What needs to be done: Only the lines below, from the one with "9: (1121, 1470)" through the one with "147: (927, 1424)", are to be written out, exactly.

<<<<

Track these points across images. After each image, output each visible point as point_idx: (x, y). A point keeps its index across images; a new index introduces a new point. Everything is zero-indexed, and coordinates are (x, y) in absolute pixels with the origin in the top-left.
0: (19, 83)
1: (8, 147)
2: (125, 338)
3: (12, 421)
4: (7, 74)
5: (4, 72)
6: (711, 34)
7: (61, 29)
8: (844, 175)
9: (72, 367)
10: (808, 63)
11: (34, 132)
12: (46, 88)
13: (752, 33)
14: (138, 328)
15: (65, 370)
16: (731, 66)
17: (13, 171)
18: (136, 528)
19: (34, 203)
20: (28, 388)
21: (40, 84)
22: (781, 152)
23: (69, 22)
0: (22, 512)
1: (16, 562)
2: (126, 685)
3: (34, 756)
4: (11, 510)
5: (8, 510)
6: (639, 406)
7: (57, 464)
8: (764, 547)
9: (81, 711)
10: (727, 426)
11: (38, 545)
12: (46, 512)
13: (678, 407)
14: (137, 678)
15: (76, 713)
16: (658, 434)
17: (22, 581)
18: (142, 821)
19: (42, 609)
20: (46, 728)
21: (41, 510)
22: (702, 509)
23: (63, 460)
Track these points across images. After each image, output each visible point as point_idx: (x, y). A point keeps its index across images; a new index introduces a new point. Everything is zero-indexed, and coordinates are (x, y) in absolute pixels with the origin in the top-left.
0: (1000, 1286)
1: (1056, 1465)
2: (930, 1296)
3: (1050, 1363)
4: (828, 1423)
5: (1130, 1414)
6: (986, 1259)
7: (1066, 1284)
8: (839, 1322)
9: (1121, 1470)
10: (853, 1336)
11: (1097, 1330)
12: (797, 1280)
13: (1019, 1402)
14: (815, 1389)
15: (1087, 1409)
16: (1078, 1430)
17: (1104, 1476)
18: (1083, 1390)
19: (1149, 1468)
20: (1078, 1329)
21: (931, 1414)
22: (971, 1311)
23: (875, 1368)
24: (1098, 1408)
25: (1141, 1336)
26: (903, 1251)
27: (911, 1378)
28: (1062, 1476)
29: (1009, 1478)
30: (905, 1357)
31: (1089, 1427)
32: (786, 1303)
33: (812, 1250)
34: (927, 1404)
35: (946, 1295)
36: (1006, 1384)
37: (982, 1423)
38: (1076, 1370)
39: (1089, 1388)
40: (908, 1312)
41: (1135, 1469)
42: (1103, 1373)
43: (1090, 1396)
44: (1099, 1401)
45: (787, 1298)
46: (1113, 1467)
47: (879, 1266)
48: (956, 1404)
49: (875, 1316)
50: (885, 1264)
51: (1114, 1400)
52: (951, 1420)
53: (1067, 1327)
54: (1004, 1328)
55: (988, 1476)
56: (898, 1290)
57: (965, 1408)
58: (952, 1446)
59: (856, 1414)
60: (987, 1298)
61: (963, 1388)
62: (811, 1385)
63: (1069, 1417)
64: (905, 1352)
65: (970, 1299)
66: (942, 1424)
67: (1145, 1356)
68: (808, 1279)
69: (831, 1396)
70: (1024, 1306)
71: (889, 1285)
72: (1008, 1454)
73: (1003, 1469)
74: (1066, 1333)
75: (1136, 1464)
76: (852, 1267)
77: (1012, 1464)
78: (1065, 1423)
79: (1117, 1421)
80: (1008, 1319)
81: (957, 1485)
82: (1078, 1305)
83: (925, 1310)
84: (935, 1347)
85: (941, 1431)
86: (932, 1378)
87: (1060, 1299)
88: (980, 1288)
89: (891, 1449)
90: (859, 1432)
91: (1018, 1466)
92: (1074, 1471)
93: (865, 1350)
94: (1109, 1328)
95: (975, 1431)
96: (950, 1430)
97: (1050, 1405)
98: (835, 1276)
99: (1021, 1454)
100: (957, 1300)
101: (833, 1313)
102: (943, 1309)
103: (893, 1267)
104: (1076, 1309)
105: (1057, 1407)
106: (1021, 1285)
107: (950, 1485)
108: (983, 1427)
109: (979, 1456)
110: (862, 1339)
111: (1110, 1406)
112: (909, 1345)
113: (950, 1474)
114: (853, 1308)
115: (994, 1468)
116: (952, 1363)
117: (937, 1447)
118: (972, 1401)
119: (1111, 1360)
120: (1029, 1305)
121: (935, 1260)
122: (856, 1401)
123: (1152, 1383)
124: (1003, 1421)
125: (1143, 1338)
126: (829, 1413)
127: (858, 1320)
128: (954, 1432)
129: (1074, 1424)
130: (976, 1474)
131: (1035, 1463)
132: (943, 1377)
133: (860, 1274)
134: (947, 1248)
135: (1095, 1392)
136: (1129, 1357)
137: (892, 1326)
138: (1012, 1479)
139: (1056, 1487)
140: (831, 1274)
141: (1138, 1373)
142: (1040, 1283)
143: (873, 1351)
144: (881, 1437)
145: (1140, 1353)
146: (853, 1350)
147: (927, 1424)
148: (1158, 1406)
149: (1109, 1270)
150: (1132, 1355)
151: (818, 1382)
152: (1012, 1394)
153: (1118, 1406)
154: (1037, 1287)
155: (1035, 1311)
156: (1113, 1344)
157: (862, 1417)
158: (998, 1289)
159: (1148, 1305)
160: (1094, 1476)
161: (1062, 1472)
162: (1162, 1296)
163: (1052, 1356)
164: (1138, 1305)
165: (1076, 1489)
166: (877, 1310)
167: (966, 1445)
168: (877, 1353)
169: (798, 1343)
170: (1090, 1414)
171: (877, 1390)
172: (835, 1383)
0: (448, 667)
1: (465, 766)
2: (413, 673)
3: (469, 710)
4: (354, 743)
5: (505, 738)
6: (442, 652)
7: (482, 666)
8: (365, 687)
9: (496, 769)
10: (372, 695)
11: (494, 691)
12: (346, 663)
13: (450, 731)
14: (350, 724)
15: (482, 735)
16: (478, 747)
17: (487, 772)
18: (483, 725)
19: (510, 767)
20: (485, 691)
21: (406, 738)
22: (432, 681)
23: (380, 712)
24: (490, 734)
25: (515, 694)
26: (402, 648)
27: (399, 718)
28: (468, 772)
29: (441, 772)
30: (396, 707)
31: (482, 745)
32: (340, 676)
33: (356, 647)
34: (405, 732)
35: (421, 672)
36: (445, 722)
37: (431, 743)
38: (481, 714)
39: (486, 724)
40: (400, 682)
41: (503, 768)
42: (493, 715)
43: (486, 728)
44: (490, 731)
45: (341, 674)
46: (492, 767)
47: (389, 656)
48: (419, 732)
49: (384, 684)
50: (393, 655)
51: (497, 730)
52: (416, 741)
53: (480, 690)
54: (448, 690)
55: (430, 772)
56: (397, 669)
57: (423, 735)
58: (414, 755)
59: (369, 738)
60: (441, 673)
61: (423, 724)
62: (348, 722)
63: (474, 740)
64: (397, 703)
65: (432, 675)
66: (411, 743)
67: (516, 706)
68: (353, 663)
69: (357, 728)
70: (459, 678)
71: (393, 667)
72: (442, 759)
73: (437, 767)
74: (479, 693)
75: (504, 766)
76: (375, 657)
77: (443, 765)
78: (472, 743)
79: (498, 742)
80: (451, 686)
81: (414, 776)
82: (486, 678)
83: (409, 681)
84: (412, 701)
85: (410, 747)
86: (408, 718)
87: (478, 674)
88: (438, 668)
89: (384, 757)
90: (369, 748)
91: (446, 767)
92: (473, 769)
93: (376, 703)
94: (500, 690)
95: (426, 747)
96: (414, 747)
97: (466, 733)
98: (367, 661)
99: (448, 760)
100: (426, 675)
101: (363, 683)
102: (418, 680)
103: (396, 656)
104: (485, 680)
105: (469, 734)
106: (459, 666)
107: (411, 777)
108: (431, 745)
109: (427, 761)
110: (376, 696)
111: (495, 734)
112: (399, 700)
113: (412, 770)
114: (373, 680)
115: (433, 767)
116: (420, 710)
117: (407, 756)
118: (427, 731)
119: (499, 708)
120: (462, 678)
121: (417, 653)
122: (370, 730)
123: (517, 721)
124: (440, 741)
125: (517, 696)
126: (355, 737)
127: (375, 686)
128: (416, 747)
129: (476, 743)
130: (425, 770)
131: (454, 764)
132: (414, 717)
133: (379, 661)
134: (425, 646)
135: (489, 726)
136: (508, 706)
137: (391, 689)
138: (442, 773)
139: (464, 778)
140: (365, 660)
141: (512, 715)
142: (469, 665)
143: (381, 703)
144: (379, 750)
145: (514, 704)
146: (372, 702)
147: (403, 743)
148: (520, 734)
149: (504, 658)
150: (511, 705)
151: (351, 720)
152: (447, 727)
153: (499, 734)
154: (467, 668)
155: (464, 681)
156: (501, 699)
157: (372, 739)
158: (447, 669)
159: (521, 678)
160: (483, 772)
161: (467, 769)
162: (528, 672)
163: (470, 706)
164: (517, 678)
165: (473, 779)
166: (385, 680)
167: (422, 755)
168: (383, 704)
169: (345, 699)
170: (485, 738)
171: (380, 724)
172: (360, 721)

>>>>

Answer section:
9: (1121, 1470)
10: (853, 1336)
11: (1097, 1330)
12: (797, 1280)
13: (1019, 1402)
14: (815, 1389)
15: (1087, 1409)
16: (1078, 1430)
17: (1104, 1476)
18: (1083, 1390)
19: (1149, 1468)
20: (1078, 1329)
21: (931, 1414)
22: (971, 1311)
23: (875, 1368)
24: (1098, 1408)
25: (1141, 1336)
26: (903, 1251)
27: (911, 1378)
28: (1062, 1476)
29: (1009, 1478)
30: (905, 1357)
31: (1089, 1427)
32: (786, 1303)
33: (812, 1250)
34: (927, 1404)
35: (946, 1295)
36: (1006, 1384)
37: (982, 1423)
38: (1076, 1370)
39: (1089, 1388)
40: (908, 1312)
41: (1135, 1469)
42: (1103, 1373)
43: (1090, 1396)
44: (1099, 1401)
45: (787, 1298)
46: (1113, 1467)
47: (879, 1266)
48: (956, 1404)
49: (875, 1316)
50: (885, 1264)
51: (1114, 1400)
52: (951, 1420)
53: (1067, 1327)
54: (1004, 1328)
55: (988, 1476)
56: (898, 1290)
57: (965, 1408)
58: (952, 1446)
59: (856, 1414)
60: (987, 1298)
61: (963, 1388)
62: (811, 1385)
63: (1069, 1417)
64: (905, 1352)
65: (970, 1299)
66: (942, 1424)
67: (1145, 1356)
68: (808, 1279)
69: (831, 1396)
70: (1024, 1306)
71: (889, 1285)
72: (1008, 1454)
73: (1003, 1469)
74: (1066, 1333)
75: (1136, 1464)
76: (852, 1267)
77: (1012, 1464)
78: (1065, 1423)
79: (1117, 1421)
80: (1008, 1319)
81: (957, 1485)
82: (1078, 1305)
83: (925, 1310)
84: (935, 1347)
85: (941, 1431)
86: (932, 1378)
87: (1060, 1299)
88: (980, 1288)
89: (891, 1449)
90: (859, 1432)
91: (1018, 1466)
92: (1074, 1471)
93: (865, 1350)
94: (1109, 1328)
95: (975, 1431)
96: (950, 1430)
97: (1050, 1405)
98: (835, 1276)
99: (1021, 1454)
100: (957, 1300)
101: (833, 1313)
102: (943, 1309)
103: (893, 1267)
104: (1076, 1309)
105: (1057, 1407)
106: (1021, 1285)
107: (950, 1485)
108: (983, 1427)
109: (979, 1456)
110: (862, 1339)
111: (1110, 1406)
112: (909, 1345)
113: (950, 1474)
114: (853, 1308)
115: (994, 1468)
116: (952, 1363)
117: (937, 1447)
118: (972, 1401)
119: (1111, 1360)
120: (1029, 1305)
121: (935, 1260)
122: (856, 1401)
123: (1152, 1383)
124: (1003, 1421)
125: (1143, 1338)
126: (829, 1413)
127: (858, 1320)
128: (954, 1432)
129: (1074, 1424)
130: (976, 1474)
131: (1035, 1463)
132: (943, 1377)
133: (860, 1274)
134: (947, 1248)
135: (1095, 1392)
136: (1129, 1357)
137: (892, 1326)
138: (1012, 1479)
139: (1056, 1487)
140: (831, 1274)
141: (1138, 1373)
142: (1040, 1283)
143: (873, 1351)
144: (881, 1437)
145: (1140, 1353)
146: (853, 1350)
147: (927, 1424)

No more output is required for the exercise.